Could you tell us a little bit about Nancy Bass’s relationship with the union?

We do not deal directly with Nancy very often. It is almost always with upper management, or, more recently, her lawyers. 

How can we help support Strand booksellers and union members at this time?

We do want people to come shop at the store. If you want to support union jobs, come wait in line and buy some books. You can even buy a tote bag as far as I’m concerned. But do so conscious that the workers there are struggling. You can also keep an eye out for us going forward, both in the press and from the @strandbooksellers accounts. 

Is there anything else you’d like to bring to our reader’s attention?

Most of our members lost their jobs and health insurance during this pandemic. Some of them supported families, some of them have been put in very vulnerable positions. And some of their jobs are now being done by scabs and managers.

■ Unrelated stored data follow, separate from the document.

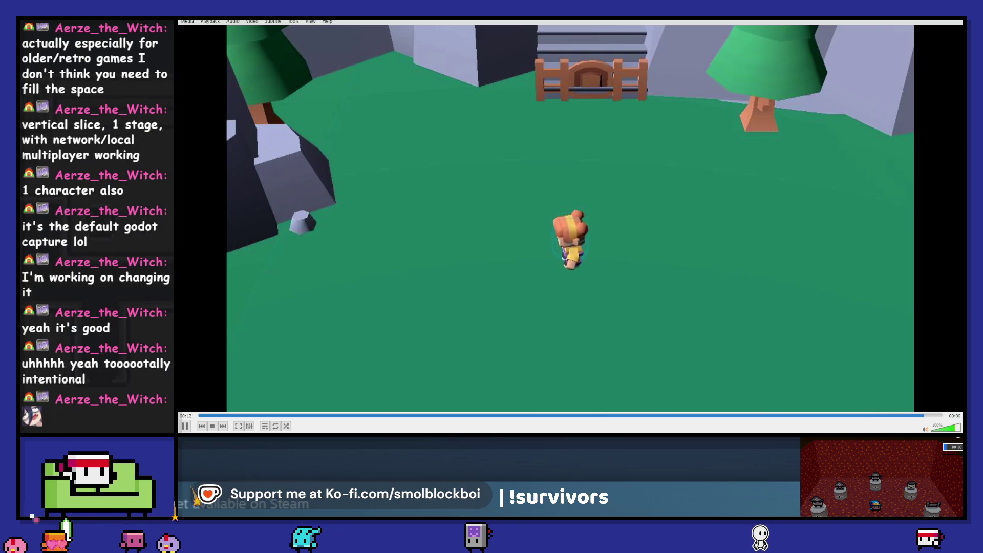
key(ctrl+q)
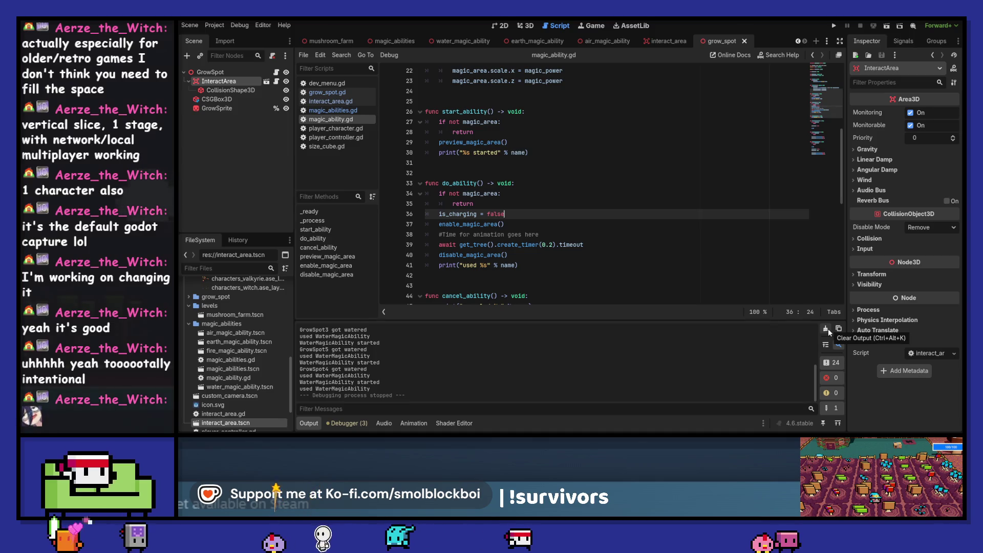
Clear the output log and scroll magic_ability.gd back to its first lines.
click(827, 329)
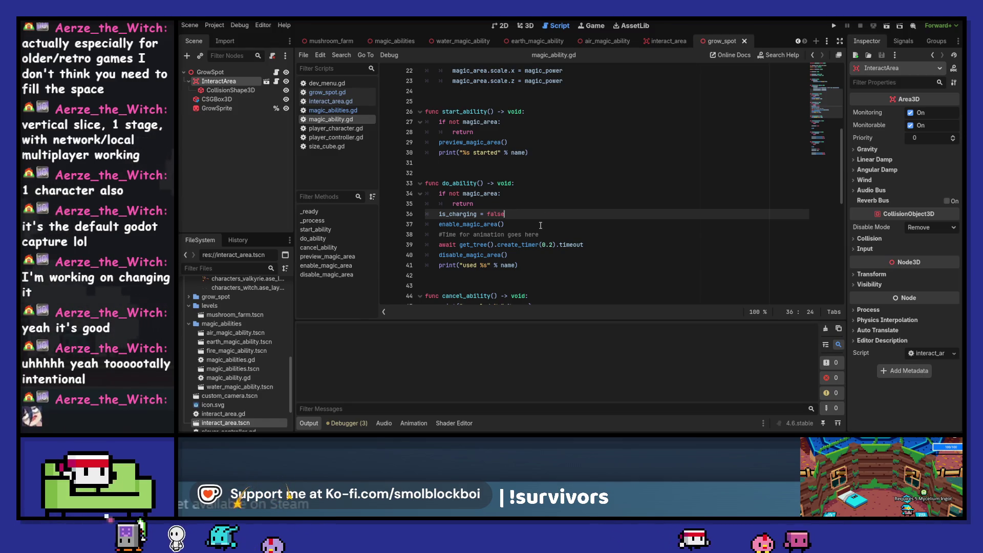
scroll(540, 225, up, 7)
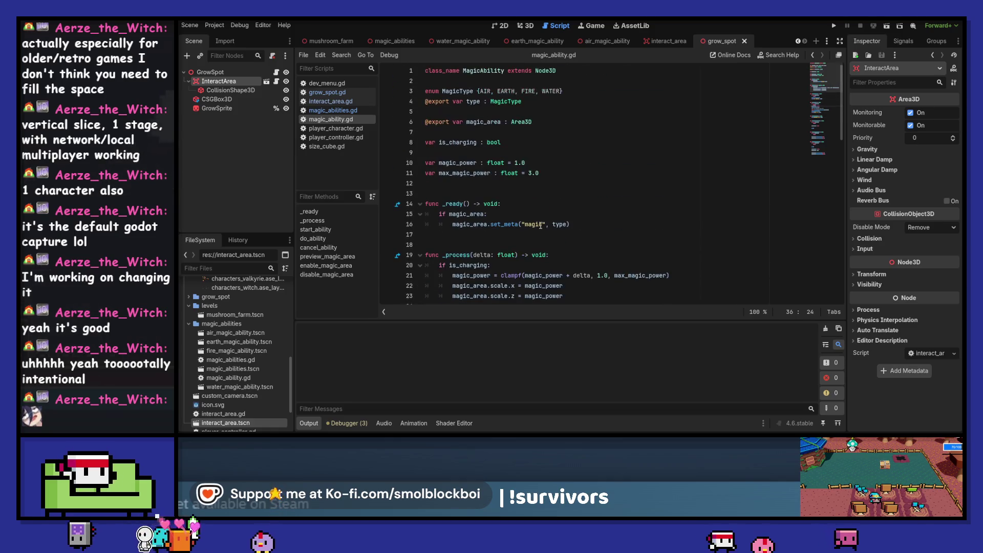
scroll(540, 225, down, 9)
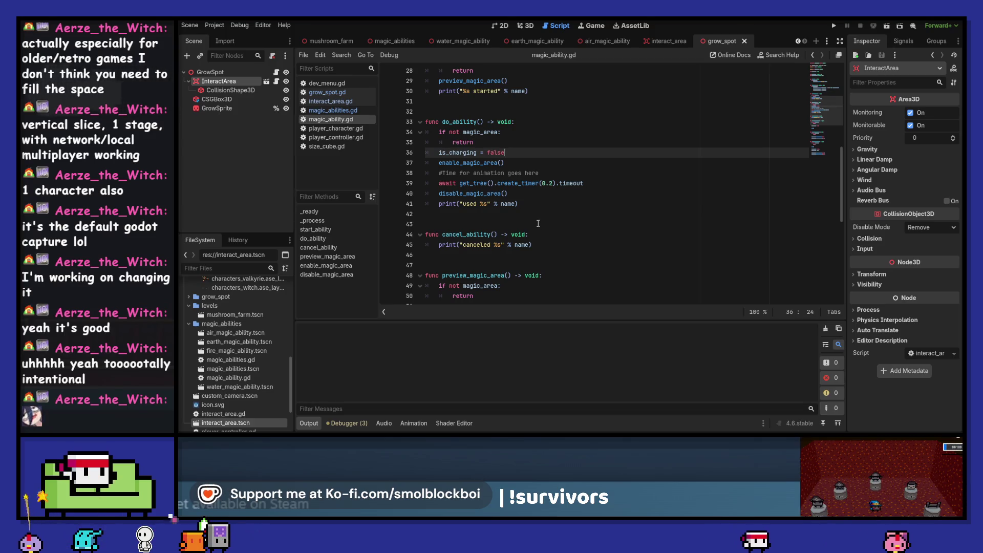
scroll(538, 223, up, 9)
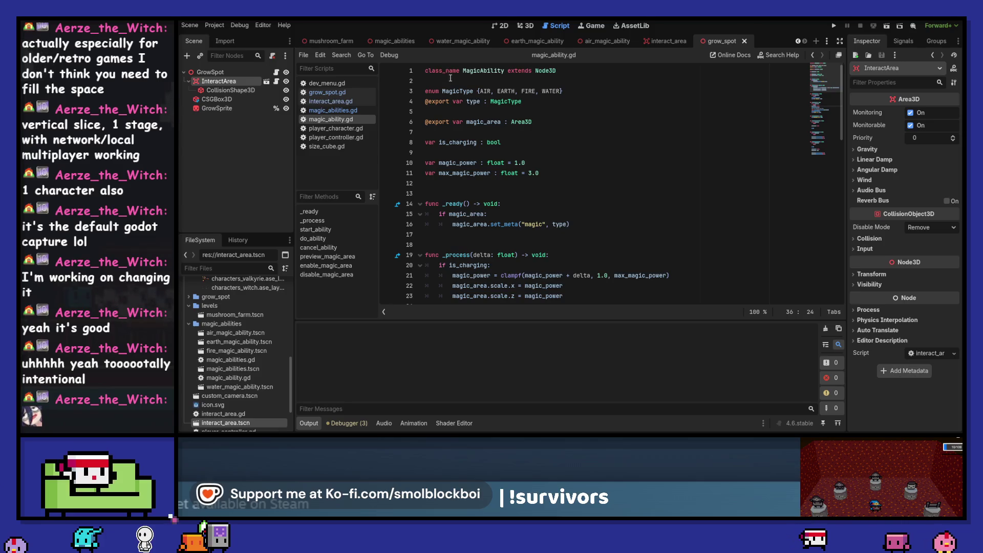
Begin a signal declaration near the top of magic_ability.gd, then switch to Discord.
click(451, 78)
key(Return)
key(Return)
key(Up)
text(s)
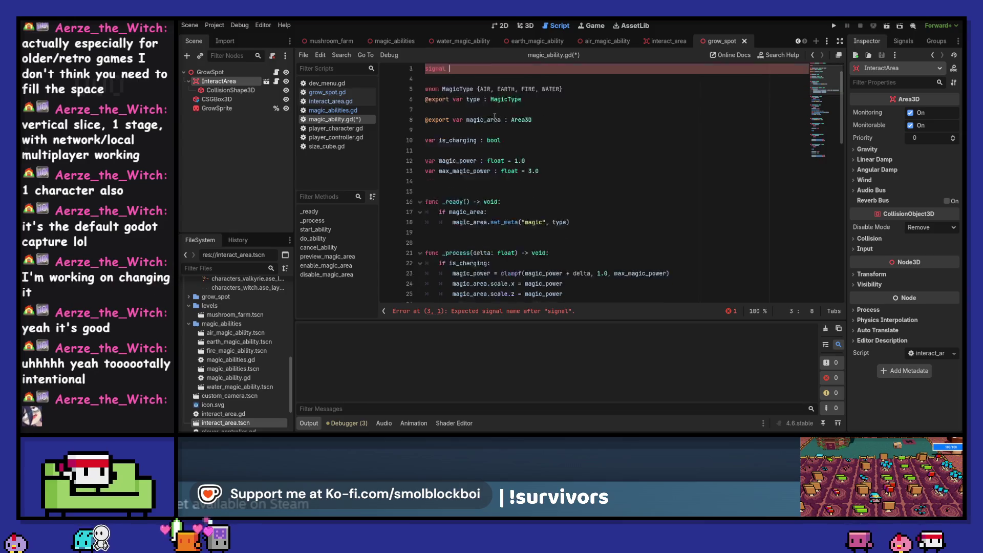
scroll(499, 116, down, 10)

We are fighting the company about this, but know that when you’re in the store, it’s missing some of its most important people.

Lastly, are there any independent bookstores in New York City that you’d like to recommend to our readers?

Unnameable Books (Brooklyn) – actual stacks of books; a Marxism section called “Reds”; often avant-garde/interesting music.

Topos (Ridgewood) – get coffee, talk to a cute boy about Roberto Bolaño; also did some mutual aid support during the pandemic which was great to see.

East Village Books – books but also one of the best selections of prints and photographs in the whole city; last time I was in here instead of music they just played an entire recorded interview with Malcolm X; a great store.

Thank you so much for your time, Brett!